In This Changes Everything Naomi Klein makes a call for us to either embrace radical change ourselves or radical changes will be visited upon our physical world. The status quo is no longer an option.
This Changes Everything is as much about the psychology of denial as it is about climate change. “It is always easier to deny reality, than to allow our worldview to be shattered.”
Klein exposes the ideological desperation of the climate-change deniers, the messianic delusions of the would-be geoengineers, and the tragic defeatism of too many mainstream green initiatives. And she demonstrates precisely why the market has not—and cannot—fix the climate crisis but will instead make things worse, with ever more extreme and ecologically damaging extraction methods, accompanied by rampant disaster capitalism.
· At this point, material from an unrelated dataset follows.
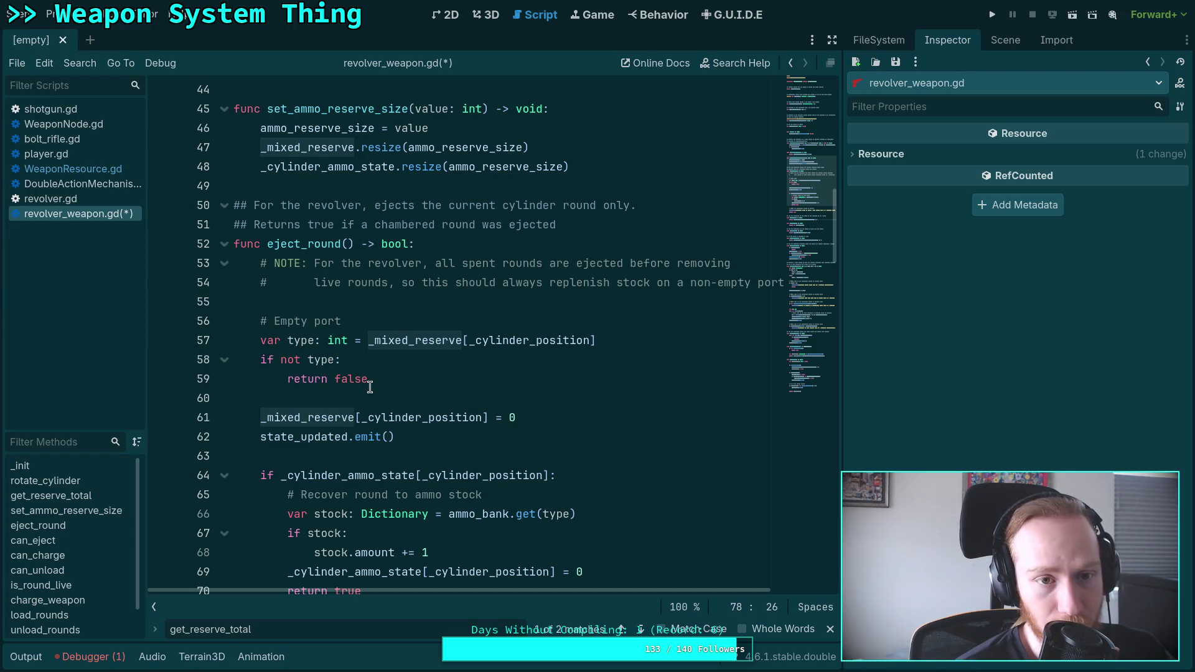
scroll(370, 387, down, 1)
Klein meticulously builds the case for how massively reducing our greenhouse emissions is our best chance to simultaneously reduce gaping inequalities, re-imagine our broken democracies, and rebuild our gutted local economies.
And this book also shares some inspiring movements that have already begun this process: communities that are not just refusing to be sites of further fossil fuel extraction but are building the next, regeneration-based economies right now.
The Earth is vastly older and stronger than the human animal. The change that is underway is no more than the Earth returning to equilibrium – a process that will go on for centuries or millennia whatever anyone does. Rather than denying this irreversible shift, we’d be better off trying to find ways of living with it.